Danach wurden in den Klassen verschiedene Übungen zum Thema durchgeführt. Die Schülerinnen und Schüler malten sich beispielsweise auf einer Phantasiereise aus, wie für sie das Land der Kinderrechte aussähe. Wichtig war ihnen, dass dort Frieden herrschte und ihre Familien und Freunde in der Nähe wären. Das Ganze wurde in selbst gemalten Bildern festgehalten.

Eine weitere Übung, die wir in den Klassen durchgeführt haben, war die Übung „Hasenrechte“. In dieser sollte der Entstehungsprozess der Kinderrechtskonvention spielerisch nachvollzogen werden. Die Kinder überlegten sich in kleinen Gruppen, was ein Hase bräuchte, um gesund und glücklich leben zu können. Alle gemeinsam verglichen sie als nächstes die erarbeiteten Bedürfnisse mit ihren eigenen. In diesem Schritt wurde dann der Stall zum Haus oder zur Wohnung, Futter wurde zu Mahlzeiten und der Tierarzt wurde zum Kinderarzt. Schnell wurde ihnen bewusst, dass die Bedürfnisse starke Ähnlichkeiten hatten.

Bei der Übung „Standpunkte“ sollten die Kinder entscheiden, welche Rechte tatsächlich in der UN Kinderrechtskonvention stehen und welche von uns erfunden waren. Dabei ging es uns auch darum, mit den Kindern zu erarbeiten, was eigentlich die Bedürfnisse von den Wünschen unterscheidet. Ob nette Lehrer ein echtes Kinderrecht seien, wurde besonders lang diskutiert. Am Schluss einigten sich die Schüler aber darauf, dass Lehrer keine Gewalt anwenden dürften, viele Hausaufgaben jedoch kein Verstoß gegen die Kinderrechtskonvention darstellten. Auch ein Raum voller Spielzeug wurde als erfundenes Recht entlarvt und die Kinder überlegten sich Alternativen, wie z.B. in der Natur mit Freunden spielen.

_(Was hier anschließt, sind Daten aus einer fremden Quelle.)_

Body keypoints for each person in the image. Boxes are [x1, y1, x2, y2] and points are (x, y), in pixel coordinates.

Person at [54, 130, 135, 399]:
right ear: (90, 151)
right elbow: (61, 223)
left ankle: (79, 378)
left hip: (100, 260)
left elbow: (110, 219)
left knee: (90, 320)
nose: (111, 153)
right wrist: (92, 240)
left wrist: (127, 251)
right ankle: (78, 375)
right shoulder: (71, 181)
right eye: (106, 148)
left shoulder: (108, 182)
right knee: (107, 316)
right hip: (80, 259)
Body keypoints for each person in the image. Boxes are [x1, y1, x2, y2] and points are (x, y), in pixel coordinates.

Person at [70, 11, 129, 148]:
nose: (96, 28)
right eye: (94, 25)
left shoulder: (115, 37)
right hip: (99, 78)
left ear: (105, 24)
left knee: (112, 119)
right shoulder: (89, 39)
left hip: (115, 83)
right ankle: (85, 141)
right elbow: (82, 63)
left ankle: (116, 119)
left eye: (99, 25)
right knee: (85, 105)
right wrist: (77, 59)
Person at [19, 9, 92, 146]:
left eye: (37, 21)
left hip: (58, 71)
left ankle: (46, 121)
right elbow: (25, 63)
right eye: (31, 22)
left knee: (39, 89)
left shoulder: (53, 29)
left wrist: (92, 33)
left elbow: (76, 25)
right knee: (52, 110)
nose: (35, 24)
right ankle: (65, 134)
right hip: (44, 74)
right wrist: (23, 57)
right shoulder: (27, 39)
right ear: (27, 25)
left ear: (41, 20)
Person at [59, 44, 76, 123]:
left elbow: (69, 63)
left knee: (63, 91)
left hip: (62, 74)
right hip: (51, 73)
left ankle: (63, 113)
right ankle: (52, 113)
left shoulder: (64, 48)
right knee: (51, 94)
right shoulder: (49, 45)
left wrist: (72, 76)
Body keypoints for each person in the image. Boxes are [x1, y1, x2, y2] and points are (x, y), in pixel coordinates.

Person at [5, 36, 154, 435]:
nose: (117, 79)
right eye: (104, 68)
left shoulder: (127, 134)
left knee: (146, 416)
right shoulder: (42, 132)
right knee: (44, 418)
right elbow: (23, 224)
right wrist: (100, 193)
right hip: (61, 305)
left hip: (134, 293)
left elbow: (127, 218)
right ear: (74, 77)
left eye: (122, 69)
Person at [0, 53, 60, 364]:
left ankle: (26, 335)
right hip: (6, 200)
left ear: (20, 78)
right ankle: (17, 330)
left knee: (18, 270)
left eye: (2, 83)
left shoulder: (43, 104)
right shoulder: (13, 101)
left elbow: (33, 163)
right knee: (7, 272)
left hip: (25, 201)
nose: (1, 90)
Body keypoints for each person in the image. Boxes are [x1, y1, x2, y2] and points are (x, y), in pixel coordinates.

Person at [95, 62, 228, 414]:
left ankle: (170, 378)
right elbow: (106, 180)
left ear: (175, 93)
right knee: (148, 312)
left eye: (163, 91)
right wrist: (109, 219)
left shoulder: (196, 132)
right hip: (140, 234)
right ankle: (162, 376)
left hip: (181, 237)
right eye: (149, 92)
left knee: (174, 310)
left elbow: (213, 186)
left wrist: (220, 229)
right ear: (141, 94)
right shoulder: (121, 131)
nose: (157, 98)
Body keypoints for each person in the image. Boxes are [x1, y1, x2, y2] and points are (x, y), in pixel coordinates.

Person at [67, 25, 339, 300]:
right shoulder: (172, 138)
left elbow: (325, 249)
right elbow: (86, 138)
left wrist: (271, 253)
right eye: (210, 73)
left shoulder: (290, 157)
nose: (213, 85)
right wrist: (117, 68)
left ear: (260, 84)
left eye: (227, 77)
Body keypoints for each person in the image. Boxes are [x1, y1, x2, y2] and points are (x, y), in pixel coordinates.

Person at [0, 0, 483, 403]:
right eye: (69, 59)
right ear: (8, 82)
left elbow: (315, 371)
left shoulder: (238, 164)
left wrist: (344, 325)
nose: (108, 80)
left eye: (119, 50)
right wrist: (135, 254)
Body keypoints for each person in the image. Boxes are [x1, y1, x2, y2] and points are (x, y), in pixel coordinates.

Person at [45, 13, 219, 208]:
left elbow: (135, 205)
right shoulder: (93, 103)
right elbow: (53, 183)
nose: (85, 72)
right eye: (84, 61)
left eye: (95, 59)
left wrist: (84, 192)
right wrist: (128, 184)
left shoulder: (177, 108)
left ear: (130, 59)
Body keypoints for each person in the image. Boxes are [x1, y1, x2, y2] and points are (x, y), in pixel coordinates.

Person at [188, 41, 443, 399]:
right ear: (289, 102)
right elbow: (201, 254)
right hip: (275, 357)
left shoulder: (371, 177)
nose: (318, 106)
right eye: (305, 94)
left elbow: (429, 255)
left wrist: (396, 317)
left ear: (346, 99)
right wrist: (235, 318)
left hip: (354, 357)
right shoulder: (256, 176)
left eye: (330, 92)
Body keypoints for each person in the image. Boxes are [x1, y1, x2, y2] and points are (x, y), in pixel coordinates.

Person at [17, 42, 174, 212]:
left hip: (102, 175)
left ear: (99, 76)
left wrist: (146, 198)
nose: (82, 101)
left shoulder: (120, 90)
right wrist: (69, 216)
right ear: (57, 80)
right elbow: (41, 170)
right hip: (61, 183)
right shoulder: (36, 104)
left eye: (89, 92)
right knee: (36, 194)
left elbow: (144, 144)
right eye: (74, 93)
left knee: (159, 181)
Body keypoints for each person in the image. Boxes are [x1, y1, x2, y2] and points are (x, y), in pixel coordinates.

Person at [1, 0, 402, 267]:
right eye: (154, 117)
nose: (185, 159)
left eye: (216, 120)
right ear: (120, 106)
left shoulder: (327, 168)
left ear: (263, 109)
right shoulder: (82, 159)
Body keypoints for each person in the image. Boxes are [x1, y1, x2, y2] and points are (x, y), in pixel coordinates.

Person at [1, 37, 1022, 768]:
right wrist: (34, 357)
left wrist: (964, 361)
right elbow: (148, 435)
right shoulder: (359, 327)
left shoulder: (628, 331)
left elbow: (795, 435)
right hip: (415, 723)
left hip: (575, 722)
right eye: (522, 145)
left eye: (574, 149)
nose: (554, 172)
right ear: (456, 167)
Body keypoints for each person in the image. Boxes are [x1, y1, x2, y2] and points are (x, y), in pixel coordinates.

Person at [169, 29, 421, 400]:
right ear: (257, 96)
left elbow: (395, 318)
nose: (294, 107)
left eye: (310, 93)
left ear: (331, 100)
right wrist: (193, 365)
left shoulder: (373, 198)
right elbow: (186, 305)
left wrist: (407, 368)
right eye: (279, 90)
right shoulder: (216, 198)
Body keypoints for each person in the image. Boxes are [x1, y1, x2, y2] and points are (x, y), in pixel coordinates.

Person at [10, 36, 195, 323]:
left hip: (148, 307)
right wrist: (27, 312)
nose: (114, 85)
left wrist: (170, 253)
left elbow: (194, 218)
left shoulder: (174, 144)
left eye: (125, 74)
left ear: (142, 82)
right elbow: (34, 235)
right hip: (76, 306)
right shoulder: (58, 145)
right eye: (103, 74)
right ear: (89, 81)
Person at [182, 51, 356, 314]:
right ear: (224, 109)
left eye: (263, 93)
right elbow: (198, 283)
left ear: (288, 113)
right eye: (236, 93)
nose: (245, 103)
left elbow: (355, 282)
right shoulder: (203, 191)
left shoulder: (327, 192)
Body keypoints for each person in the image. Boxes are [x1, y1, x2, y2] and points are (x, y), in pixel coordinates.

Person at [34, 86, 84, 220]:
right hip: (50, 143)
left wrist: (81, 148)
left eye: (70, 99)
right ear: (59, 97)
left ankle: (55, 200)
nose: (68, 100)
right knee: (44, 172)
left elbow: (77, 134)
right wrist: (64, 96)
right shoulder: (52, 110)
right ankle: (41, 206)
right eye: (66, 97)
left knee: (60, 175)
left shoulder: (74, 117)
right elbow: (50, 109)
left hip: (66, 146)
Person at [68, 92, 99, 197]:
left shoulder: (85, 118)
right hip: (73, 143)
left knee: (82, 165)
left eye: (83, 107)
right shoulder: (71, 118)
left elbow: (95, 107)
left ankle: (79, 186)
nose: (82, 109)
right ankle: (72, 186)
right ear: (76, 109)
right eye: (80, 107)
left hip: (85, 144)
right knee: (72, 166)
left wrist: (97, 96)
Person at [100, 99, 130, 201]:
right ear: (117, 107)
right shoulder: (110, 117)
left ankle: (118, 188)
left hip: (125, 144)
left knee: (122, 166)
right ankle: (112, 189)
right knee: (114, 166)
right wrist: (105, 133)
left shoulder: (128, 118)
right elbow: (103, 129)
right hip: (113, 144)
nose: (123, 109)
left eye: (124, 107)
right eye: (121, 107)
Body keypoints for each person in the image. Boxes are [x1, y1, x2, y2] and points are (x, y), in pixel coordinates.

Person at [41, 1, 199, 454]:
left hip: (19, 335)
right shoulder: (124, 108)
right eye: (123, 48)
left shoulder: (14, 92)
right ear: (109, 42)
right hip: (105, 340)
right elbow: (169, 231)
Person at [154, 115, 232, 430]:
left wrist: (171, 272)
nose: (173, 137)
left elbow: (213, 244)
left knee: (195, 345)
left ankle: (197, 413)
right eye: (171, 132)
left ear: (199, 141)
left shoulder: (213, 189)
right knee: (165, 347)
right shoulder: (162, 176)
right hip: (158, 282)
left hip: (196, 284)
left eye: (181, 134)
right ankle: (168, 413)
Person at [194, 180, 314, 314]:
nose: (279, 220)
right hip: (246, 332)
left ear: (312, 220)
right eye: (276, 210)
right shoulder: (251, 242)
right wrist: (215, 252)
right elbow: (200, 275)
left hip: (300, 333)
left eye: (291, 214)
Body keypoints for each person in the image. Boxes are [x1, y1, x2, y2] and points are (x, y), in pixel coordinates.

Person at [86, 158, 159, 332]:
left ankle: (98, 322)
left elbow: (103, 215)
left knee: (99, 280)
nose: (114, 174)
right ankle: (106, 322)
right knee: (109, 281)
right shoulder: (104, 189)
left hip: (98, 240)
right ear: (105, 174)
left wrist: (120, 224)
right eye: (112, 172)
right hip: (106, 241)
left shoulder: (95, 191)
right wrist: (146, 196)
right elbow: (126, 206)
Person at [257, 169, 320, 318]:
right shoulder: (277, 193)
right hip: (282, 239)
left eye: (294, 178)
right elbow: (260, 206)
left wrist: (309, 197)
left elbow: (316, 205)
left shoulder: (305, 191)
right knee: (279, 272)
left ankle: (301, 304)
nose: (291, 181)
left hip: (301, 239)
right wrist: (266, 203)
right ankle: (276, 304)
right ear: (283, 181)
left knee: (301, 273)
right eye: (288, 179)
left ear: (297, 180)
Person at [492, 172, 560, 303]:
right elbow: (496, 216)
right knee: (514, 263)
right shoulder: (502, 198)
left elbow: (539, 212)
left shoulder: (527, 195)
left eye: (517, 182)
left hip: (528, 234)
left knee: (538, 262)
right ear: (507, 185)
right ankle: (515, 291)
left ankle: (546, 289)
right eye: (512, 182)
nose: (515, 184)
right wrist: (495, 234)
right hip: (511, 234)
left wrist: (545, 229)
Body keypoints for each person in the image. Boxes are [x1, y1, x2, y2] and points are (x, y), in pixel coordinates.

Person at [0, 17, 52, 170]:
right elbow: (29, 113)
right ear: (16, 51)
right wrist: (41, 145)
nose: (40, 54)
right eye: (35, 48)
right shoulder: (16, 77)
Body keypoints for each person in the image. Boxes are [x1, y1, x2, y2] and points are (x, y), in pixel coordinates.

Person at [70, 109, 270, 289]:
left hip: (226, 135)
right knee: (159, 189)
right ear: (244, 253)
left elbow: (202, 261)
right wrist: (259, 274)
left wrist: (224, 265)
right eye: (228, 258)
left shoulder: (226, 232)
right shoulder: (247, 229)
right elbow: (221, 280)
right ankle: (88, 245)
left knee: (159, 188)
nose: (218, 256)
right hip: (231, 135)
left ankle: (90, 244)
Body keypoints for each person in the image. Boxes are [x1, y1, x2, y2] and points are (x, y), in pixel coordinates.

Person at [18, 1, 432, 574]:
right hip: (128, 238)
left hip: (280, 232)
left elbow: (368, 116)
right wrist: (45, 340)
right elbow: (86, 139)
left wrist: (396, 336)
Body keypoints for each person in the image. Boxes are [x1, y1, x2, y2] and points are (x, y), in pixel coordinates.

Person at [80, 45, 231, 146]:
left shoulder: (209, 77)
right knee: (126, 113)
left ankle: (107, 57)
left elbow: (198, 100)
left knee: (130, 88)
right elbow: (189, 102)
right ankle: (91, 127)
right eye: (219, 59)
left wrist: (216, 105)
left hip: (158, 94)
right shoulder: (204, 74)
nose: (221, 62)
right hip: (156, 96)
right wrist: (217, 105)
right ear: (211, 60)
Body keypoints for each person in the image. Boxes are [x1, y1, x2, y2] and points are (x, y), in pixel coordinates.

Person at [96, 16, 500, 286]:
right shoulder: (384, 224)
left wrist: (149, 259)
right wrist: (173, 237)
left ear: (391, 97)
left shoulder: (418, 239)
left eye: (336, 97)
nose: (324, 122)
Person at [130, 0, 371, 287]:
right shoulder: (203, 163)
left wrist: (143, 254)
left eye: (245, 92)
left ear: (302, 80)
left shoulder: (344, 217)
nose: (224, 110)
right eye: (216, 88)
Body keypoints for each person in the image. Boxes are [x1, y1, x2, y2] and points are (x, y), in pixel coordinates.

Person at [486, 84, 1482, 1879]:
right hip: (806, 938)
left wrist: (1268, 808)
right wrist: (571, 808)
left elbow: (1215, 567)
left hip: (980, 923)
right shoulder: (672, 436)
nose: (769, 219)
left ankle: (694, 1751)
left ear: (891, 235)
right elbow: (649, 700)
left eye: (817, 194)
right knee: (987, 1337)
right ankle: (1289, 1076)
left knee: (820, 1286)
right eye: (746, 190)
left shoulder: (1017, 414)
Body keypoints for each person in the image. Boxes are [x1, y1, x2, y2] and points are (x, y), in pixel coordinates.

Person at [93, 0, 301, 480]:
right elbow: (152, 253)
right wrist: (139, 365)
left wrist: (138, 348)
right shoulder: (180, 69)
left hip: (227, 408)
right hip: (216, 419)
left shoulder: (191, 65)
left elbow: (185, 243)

Als wir abschließend fragten, welche Rechte ihnen persönlich am wichtigsten waren, freuten wir uns sehr über die Antworten: Viele gaben an, dass ihnen Bildung und Gleichberechtigung schon in ihrem jungen Alter sehr wichtig erschienen. Das gleiche galt auch für Freizeit und ihr Recht auf Eltern.

Zusammenfassend können wir nur sagen, dass unser Workshop sehr erfolgreich war und wir viele weitere Veranstaltung in ähnlichen Formaten organisieren möchten.